Einstein once observed, "The significant problems we face can not be solved at the same level of thinking we were at when we created them." It is apparent that the same sort of mechanistic thinking that doomed our students to a decade of test-driven reform under NCLB is still at work here. And not even press secretary Justin Hamilton's fairy dusting of magical multiple measures can make this ugly reality disappear.

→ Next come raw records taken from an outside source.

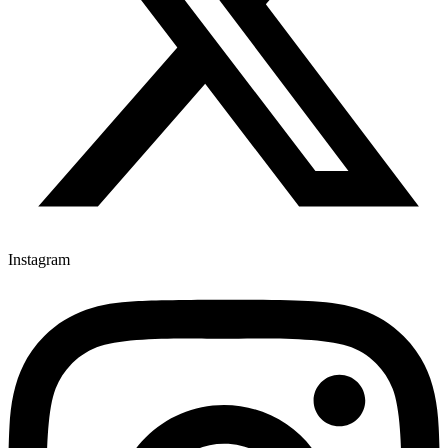
Instagram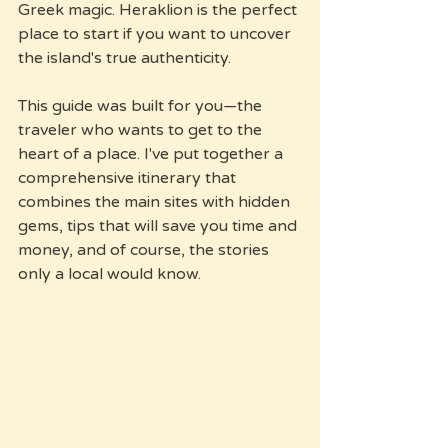
Greek magic. Heraklion is the perfect 
place to start if you want to uncover 
the island's true authenticity.
This guide was built for you—the 
traveler who wants to get to the 
heart of a place. I've put together a 
comprehensive itinerary that 
combines the main sites with hidden 
gems, tips that will save you time and 
money, and of course, the stories 
only a local would know.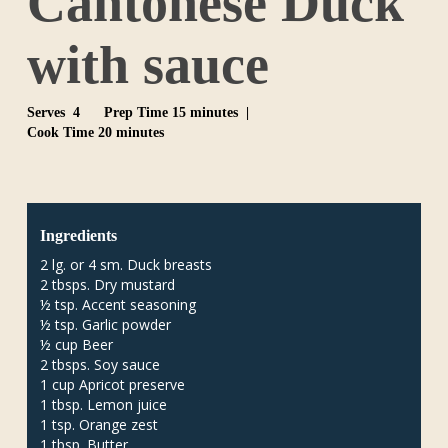
Cantonese Duck
with sauce
Serves 4
Prep Time 15 minutes |
Cook Time 20 minutes
Ingredients
2 lg. or 4 sm. Duck breasts
2 tbsps. Dry mustard
½ tsp. Accent seasoning
½ tsp. Garlic powder
½ cup Beer
2 tbsps. Soy sauce
1 cup Apricot preserve
1 tbsp. Lemon juice
1 tsp. Orange zest
1 tbsp. Butter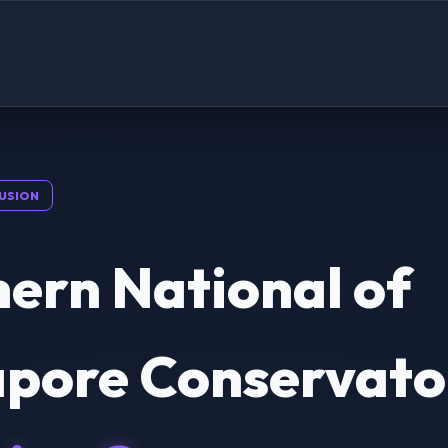
USION
ern National of
apore Conservato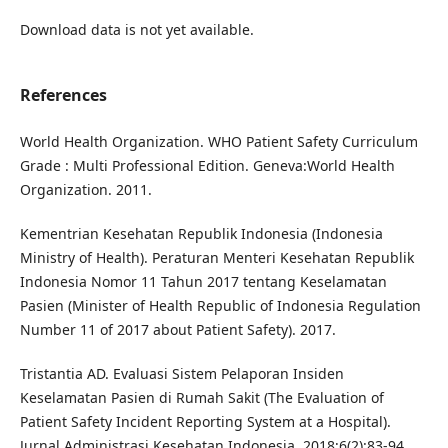
Download data is not yet available.
References
World Health Organization. WHO Patient Safety Curriculum
Grade : Multi Professional Edition. Geneva:World Health
Organization. 2011.
Kementrian Kesehatan Republik Indonesia (Indonesia
Ministry of Health). Peraturan Menteri Kesehatan Republik
Indonesia Nomor 11 Tahun 2017 tentang Keselamatan
Pasien (Minister of Health Republic of Indonesia Regulation
Number 11 of 2017 about Patient Safety). 2017.
Tristantia AD. Evaluasi Sistem Pelaporan Insiden
Keselamatan Pasien di Rumah Sakit (The Evaluation of
Patient Safety Incident Reporting System at a Hospital).
Jurnal Administrasi Kesehatan Indonesia. 2018;6(2):83-94.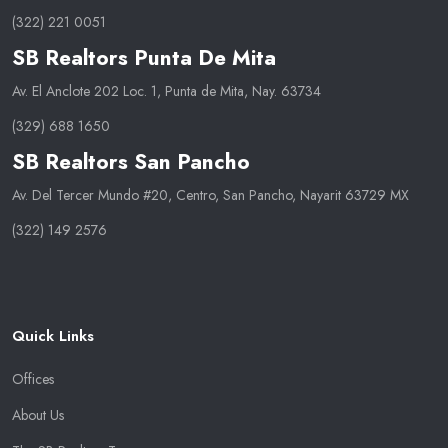
(322) 221 0051
SB Realtors Punta De Mita
Av. El Anclote 202 Loc. 1, Punta de Mita, Nay. 63734
(329) 688 1650
SB Realtors San Pancho
Av. Del Tercer Mundo #20, Centro, San Pancho, Nayarit 63729 MX
(322) 149 2576
Quick Links
Offices
About Us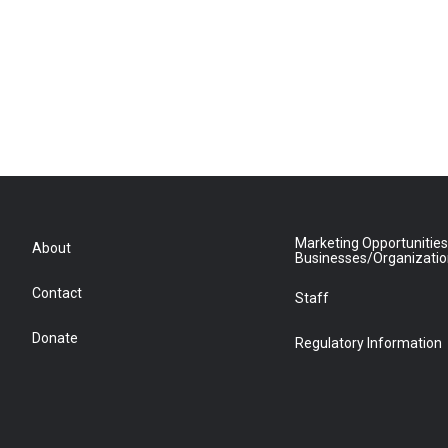
Marketing Opportunities
About
Businesses/Organizati
Contact
Staff
Donate
Regulatory Information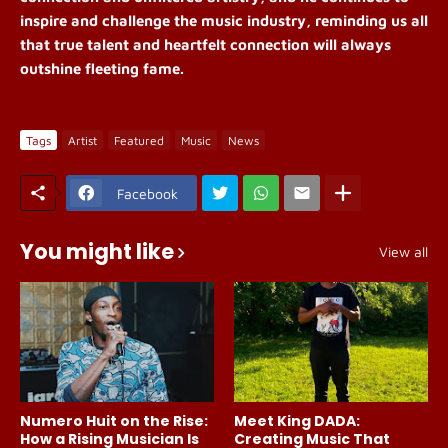
inspire and challenge the music industry, reminding us all
that true talent and heartfelt connection will always
outshine fleeting fame.
Tags
Artist
Featured
Music
News
Facebook
You might like
View all
Numero Huit on the Rise:
Meet King DADA:
How a Rising Musician Is
Creating Music That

Update: Someone tweeted that "an article this critical of multiple measures should offer a solution." And Justin Hamilton responded to me "if you're against multiple measures, does that mean your for only using 1 measure? #NCLB tried that and failed." So to clarify, "multiple measures" is a mushy term that sounds inherently good, but is being used to mask the fact that the federal government is mandating the introduction of test scores into teacher evaluations. I am, of course, in favor of looking at multiple indicators as a part of a robust and holistic approach to teacher evaluation. Here is a post, with a link to a full report I helped write a couple of years ago: A Quality Teacher in Every Classroom. The key recommendations are:
1. Teacher evaluation should be based on professional standards.
2. Teacher evaluation should include performance assessments to guide a path of professional learning throughout a teacher's career.
3. The design of a new evaluation system should build on successful, innovative practices in current use.
4. Evaluations should consider teacher practice and performance, as well as an array of student outcomes for teams of teachers as well as individual teachers.
5. Evaluation should be frequent and conducted by expert evaluators, including teachers who have demonstrated expertise in working with their peers.
6. Evaluation leading to permanent status ("tenure") must be more intensive and must include more extensive evidence of quality teaching.
7. Evaluation should be accompanied by useful feedback, connected to professional development opportunities, and reviewed by evaluation teams or an oversight body to ensure fairness, consistency, and reliability.

And to be clear, I am against the use of unreliable and volatile VAM ratings, or the use of raw test score data, as these attach very high stakes to test scores, and inevitably will drive teachers to teach to the test, in spite of Secretary Duncan's rhetoric against this practice.

Update 2:
If you still think the use of test scores on evaluations is a good idea, take a look at principal Carol Burris' description of how teachers will find themselves evaluated in New York..

Update 3:
Since he accused me of a falsehood last week, I have been attempting to get Justin Hamilton to answer a simple question: "T or F: NCLB waivers require inclusion of test scores in teacher/principal evaluations." Thus far, no answer. Please tweet this to @EDpressSec if you think it deserves an answer.

What do you think? Are teachers likely to feel increased pressure to teach to the test when student scores are included as one of the means by which they are evaluated? Or will the use of multiple measures take care of the problem?